Biden gave a version of his stump speech from the campaign trail, with unfortunate improvisations: “This country is really all about the American people,” he said. It felt like a mercy when, after he bade us goodbye, his image faded and a card came up advertising the Virtual Rally in Tampa, Florida, that had just ended.

The whole rally was, in short, a disaster—not a lasting or sizable one, but easily, in its comprehensiveness, the equal of any in my political experience, and I covered the 2016 Jeb Bush campaign. The fundamental problem was conceptual. Biden’s handlers approached the challenge of bringing a rally online too literally. They tried simply to list the elements of a typical rally and tick off the boxes—music, check; Pledge of Allegiance, check; speeches, check; candidate remarks, check; Ray-Bans, check—and then throw them up on the web, in serial fashion. For Zoom-campaign operatives, the trick in the future will be to somehow re-create the essence of a real-life rally, its excitement and spontaneity, without straining after a precise simulation.

No one should underestimate the devastating effects of technological incompetence. We know that a lot of former Obama-administration officials are getting involved in Biden’s campaign, which is perfectly understandable, but the Tampa rally suggests he’s brought back the tech crew from the first Obamacare website.

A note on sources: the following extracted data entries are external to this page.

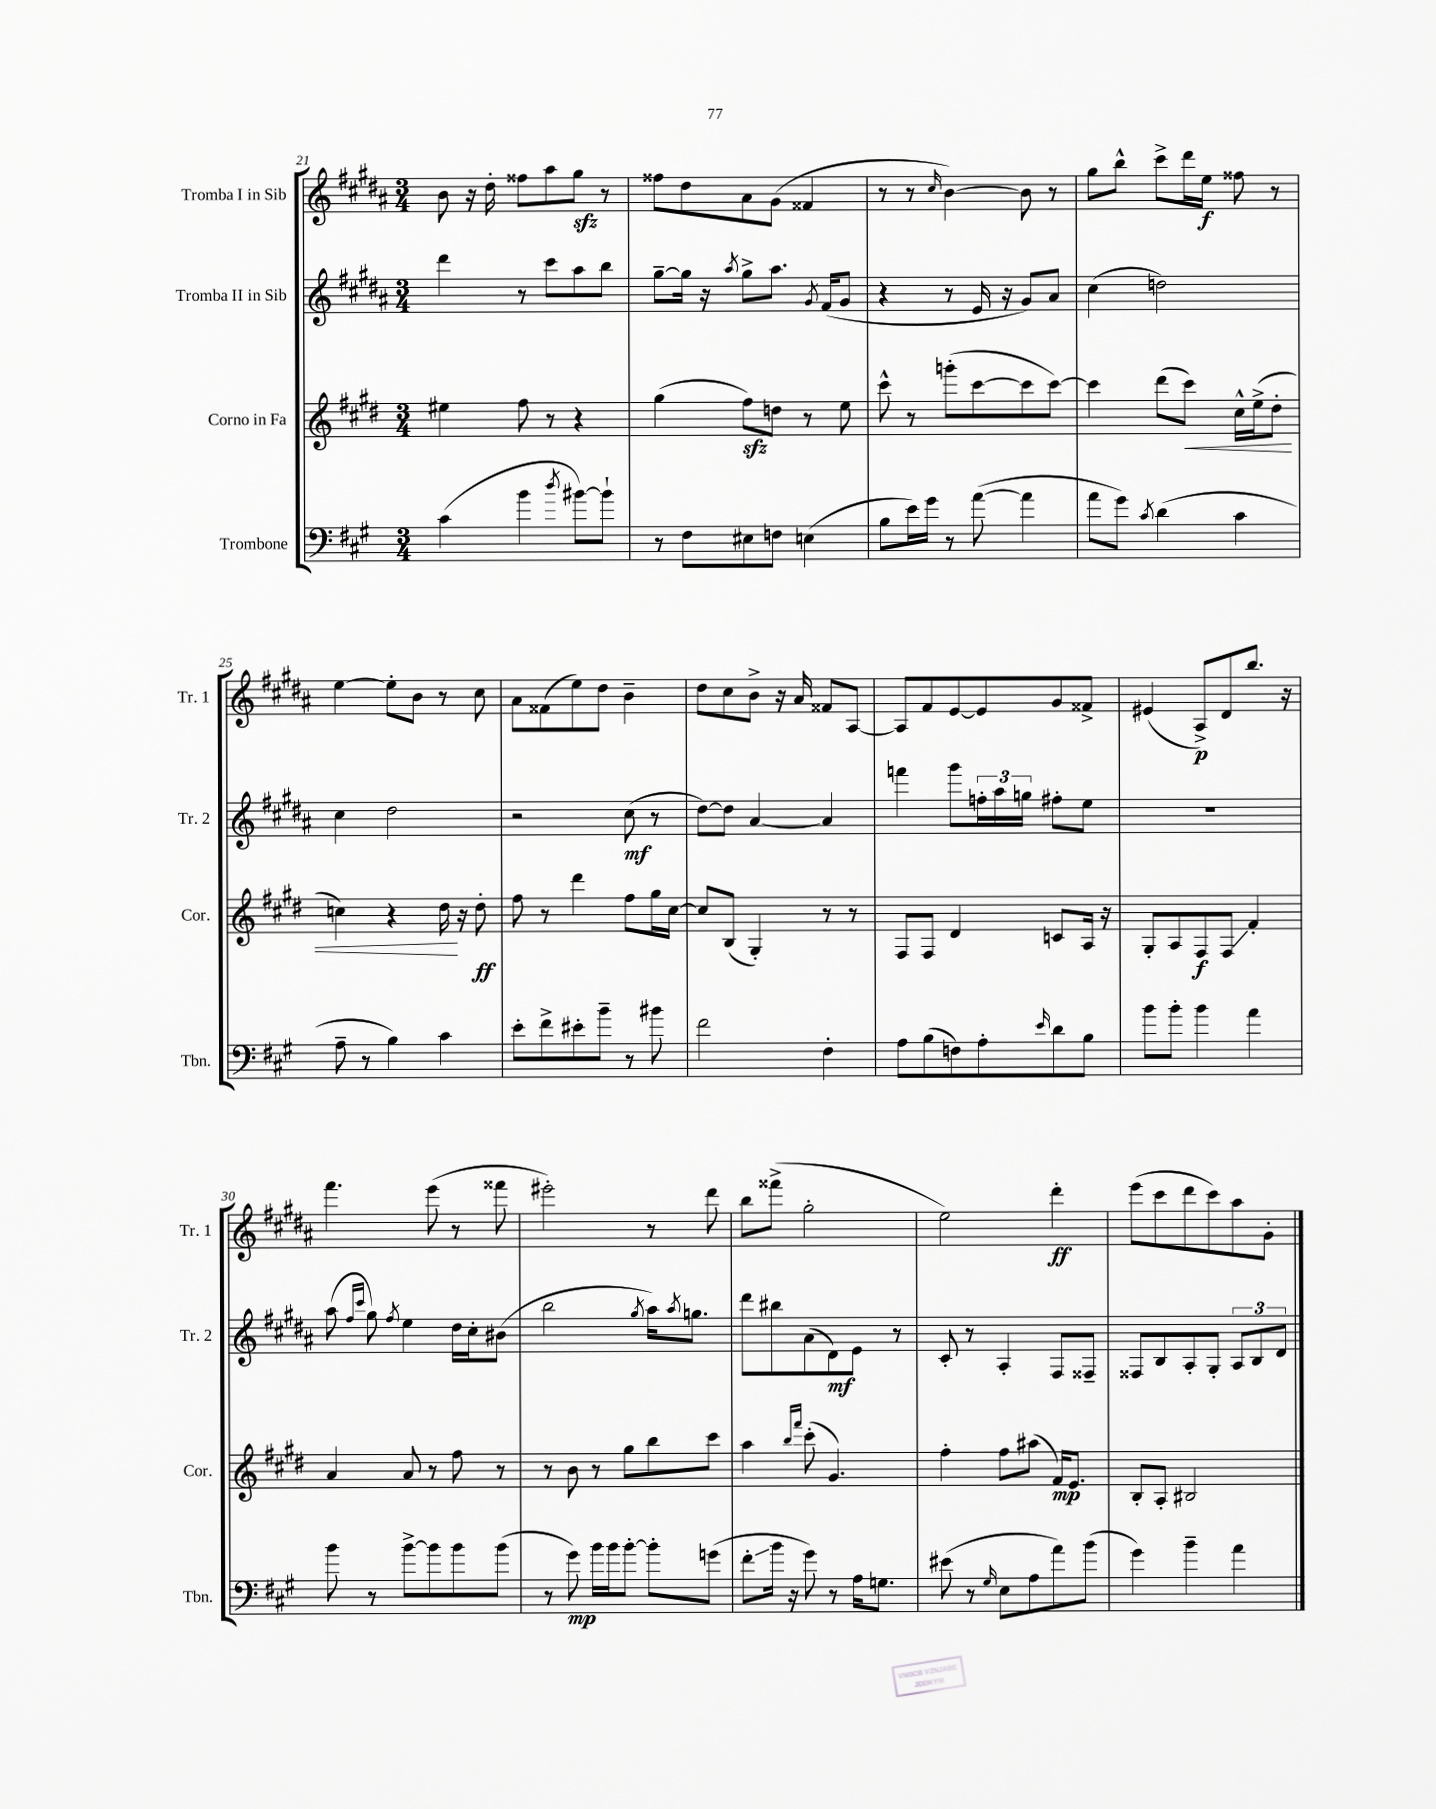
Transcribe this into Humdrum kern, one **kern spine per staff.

**kern	**kern	**kern	**kern
*staff4	*staff3	*staff2	*staff1
*clefF4	*clefG2	*clefG2	*clefG2
*k[f#c#g#]	*k[f#c#g#d#]	*k[f#c#g#d#a#]	*k[f#c#g#d#a#]
*M3/4	*M3/4	*M3/4	*M3/4
(4c#	4ee#	4ddd#	8b
.	.	.	16r
.	.	.	16dd#'
4b	8ff#	8r	8ff##
.	8r	8ccc#	8aa#
8qdd	.	.	.
[8b#)	4r	8aa#	8gg#
8b#`]	.	8bb	8r
=	=	=	=
8r	(4gg#	[8gg#~	8ff##
8F#	.	16gg#]	8dd#
.	.	16r	.
.	.	8qaa#	.
8E#	8ff#)	8gg#^	8a#
8F	8dd	8.aa#	(8g#
(4E	8r	.	4f##
.	.	8qg#	.
.	.	(16f#	.
.	8ee	8g#	.
=	=	=	=
8B	8ccc#^^	4r	8r
16e)	8r	.	8r
16g#	.	.	.
.	.	.	16qqcc#
8r	(8ggg'	8r	[4b)
([8a	[8ccc#	16e	.
.	.	16r	.
4a]	8ccc#]	8g#)	8b]
.	[8ccc#)	8a#	8r
=	=	=	=
8a	4ccc#]	(4cc#	8gg#
8g#)	.	.	8bb^^
8qc#	.	.	.
(4d	(8ddd#	2dd)	8ccc#^
.	8ccc#)	.	16ddd#
.	.	.	16ee
4c#	16cc#^^	.	8ff##
.	(16ee^	.	.
.	8dd#'	.	8r
=	=	=	=
8A~	4cc)	4cc#	[4ee
8r	.	.	.
4B)	4r	2dd#	8ee']
.	.	.	8b
4c#	16dd#	.	8r
.	16r	.	.
.	8dd#'	.	8cc#
=	=	=	=
8e'	8ff#	2r	8a#
8f#^	8r	.	(8f##
8e#'	4ddd#	.	8ee)
8b~	.	.	8dd#
8r	8ff#	(8cc#	4b~
8b#	16gg#	8r	.
.	[16cc#	.	.
=	=	=	=
2f#	8cc#]	[8dd#)	8dd#
.	(8B	8dd#]	8cc#
.	4G#')	[4a#	8b^
.	.	.	16r
.	.	.	16a#
4F#'	8r	4a#]	8f##
.	8r	.	[8A#
=	=	=	=
8A	8F#	4fff	8A#]
(8B	8F#	.	8f#
8F)	4d#	8ggg#	[8e
8A'	.	24ff'	8e]
.	.	24aa#	.
.	.	24gg	.
16qqe	.	.	.
8d	8c	8ff#'	8g#
8B	16A	8ee	8f##^
.	16r	.	.
=	=	=	=
8b	8G#'	2.r	(4e#
8b'	8A	.	.
4b	8F#	.	8A#^)
.	8F#	.	8d#
4a	4f#'	.	8.bb
.	.	.	16r
=	=	=	=
8b	4a	(8aa#	4.fff#
.	.	16qqff#	.
.	.	16qqccc#	.
8r	.	8gg#)	.
.	.	8qff#	.
[8b^	8a	4ee	.
8b]	8r	.	(8eee
8b	8ff#	16dd#	8r
.	.	16cc#'	.
(8b	8r	(8b#	8fff##
=	=	=	=
8r	8r	2bb	2eee#')
8g#)	8b	.	.
16b	8r	.	.
16b	.	.	.
[8b'	8gg#	.	.
.	.	8qgg#	.
8b']	8bb	16aa#)	8r
.	.	8qaa#	.
.	.	8.gg	.
(8g	8ccc#	.	8ddd#
=	=	=	=
8f#'	4aa	8ddd#	8bb
16b	.	8bb#	(8fff##^
16r	.	.	.
.	16qqbb	.	.
.	16qqfff#	.	.
8g#)	(8ccc#'	(8a#	2gg#'
8r	4.g#)	8d#)	.
16A	.	8e	.
8.G	.	.	.
.	.	8r	.
=	=	=	=
(8e#	4ff#'	8c#'	2ee)
8r	.	8r	.
16qqG#	.	.	.
8E	8ff#	4A#'	.
8A	(8aa#	.	.
8a)	16f#)	8F#	4ddd#'
.	8.e	.	.
(8b	.	8F##~	.
=	=	=	=
4g#)	8B'	8F##	(8eee
.	8A'	8B	8ccc#
4b~	2B#	8A#'	8ddd#
.	.	8G#'	8ccc#)
4a	.	12A#	8aa#
.	.	12B	.
.	.	.	8g#'
.	.	12d#	.
==	==	==	==
*-	*-	*-	*-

Other online appearances have been more successful, though not very. Biden’s team has posted a number of endorsements, including one from his former rival Bernie Sanders. Watching the two candidates side by virtual side, viewers of a certain age had the happy experience of reliving the Bartles and Jaymes commercials of our youth. Hillary Clinton joined Biden in another Zoom town hall, her mandible-cracking smile showing dimly in her ill-lit living room. The timely subject of that segment was the effect of the pandemic on American women. They gave the issue of sexual assault special attention—but not so much attention that the subject of Tara Reade came up. “Violence against women is a huge problem,” Biden said.

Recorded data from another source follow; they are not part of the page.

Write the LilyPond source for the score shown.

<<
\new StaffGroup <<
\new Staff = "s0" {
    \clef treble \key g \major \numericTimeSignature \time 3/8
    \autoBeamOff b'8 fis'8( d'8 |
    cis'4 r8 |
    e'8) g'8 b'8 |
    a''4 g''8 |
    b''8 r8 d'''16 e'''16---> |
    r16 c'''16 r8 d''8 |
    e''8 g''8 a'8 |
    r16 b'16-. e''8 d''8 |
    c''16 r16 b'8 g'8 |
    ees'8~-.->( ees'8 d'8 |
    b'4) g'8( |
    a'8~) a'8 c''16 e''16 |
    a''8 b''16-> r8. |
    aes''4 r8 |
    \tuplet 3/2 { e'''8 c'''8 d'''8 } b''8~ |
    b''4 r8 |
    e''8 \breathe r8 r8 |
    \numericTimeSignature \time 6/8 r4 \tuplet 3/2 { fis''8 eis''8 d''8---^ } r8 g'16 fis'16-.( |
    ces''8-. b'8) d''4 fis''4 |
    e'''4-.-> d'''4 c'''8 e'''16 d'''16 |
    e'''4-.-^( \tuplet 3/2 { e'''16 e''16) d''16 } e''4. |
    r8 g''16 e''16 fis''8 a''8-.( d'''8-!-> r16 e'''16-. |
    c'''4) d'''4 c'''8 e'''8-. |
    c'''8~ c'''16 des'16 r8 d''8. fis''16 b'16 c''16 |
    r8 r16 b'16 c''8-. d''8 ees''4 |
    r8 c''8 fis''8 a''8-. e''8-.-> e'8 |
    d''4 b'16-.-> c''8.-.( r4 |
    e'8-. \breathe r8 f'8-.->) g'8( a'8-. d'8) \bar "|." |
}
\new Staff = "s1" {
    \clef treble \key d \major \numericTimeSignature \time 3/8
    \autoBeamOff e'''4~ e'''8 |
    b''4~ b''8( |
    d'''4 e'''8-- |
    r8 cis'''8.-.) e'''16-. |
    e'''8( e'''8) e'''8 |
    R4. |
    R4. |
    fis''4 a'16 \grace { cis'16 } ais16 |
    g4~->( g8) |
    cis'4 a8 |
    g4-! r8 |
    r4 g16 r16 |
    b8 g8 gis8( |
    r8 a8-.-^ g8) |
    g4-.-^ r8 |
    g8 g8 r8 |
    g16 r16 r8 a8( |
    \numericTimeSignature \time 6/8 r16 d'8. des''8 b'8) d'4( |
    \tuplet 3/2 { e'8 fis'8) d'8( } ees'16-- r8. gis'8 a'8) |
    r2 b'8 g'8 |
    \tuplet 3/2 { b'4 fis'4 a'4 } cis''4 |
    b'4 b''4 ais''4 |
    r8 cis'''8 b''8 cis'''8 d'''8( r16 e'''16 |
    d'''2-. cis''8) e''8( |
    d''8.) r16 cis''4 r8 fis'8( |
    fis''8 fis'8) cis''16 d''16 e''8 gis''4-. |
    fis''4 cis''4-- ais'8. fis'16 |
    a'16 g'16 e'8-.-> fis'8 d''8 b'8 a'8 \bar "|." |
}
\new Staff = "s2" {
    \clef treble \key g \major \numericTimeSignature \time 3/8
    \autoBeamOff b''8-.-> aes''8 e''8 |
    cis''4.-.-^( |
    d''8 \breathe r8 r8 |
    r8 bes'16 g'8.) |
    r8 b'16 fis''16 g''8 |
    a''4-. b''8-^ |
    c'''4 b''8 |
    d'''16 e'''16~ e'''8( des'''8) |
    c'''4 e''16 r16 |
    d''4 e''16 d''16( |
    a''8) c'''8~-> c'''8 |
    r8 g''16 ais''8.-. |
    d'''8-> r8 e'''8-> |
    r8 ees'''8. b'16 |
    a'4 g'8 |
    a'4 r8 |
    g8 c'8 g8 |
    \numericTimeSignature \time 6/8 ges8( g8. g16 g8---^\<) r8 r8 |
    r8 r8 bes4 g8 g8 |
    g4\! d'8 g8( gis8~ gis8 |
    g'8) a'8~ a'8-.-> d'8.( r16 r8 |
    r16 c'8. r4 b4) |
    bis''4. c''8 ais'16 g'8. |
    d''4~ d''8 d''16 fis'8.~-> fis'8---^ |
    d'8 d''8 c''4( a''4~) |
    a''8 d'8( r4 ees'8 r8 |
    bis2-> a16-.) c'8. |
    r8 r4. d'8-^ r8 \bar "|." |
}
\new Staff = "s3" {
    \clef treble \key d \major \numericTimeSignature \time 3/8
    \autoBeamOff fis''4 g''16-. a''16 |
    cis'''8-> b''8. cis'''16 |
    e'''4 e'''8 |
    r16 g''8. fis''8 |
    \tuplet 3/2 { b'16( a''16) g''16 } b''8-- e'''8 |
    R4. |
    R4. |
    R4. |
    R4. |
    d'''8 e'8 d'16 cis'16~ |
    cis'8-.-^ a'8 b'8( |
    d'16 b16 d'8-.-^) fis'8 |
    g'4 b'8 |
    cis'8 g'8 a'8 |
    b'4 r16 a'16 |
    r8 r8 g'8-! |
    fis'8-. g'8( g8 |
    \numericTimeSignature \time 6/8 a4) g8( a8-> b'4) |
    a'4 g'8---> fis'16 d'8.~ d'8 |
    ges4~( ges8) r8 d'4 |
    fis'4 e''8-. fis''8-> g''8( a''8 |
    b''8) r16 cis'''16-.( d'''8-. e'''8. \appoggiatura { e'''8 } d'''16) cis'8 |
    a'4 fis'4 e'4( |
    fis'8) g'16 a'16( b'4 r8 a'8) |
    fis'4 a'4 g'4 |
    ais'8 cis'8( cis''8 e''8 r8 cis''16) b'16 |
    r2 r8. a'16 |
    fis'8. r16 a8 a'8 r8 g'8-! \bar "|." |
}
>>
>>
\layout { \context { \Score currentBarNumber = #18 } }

The Virtual Rope Line with Joe Biden, in April, was a well-packaged sequence of mutual flattery between the candidate and his voters over Zoom, broken off at the four-minute mark. “Folks, I hope we can keep doing this,” Biden said from his basement recreation room, but he hasn’t. He expressed the same hope at the end of his Virtual Happy Hour a month before—a Zoom Q&A session with Millennials that has also proved to be a one-off. A Facebook series called Biden Brunch Live, for campaign workers, broadcasts weekly, but the candidate doesn’t attend. Biden and his staff are creating history’s first Zoom campaign as they go along, in fits and starts, by trial and error—a road map, so far, of dead ends.

In none of his Zoom appearances does Joe Biden ever appear to be anything less than a happy man. Yet he is a happy man who has reached the peak of his career in the rec room of his basement, talking into a computer. The crisis has forced him into being only a simulation of a presidential candidate. It has done the same to his rival, of course, but the difference is, his rival gets to be president too.


*This article previously misspelled Charlie Crist's name.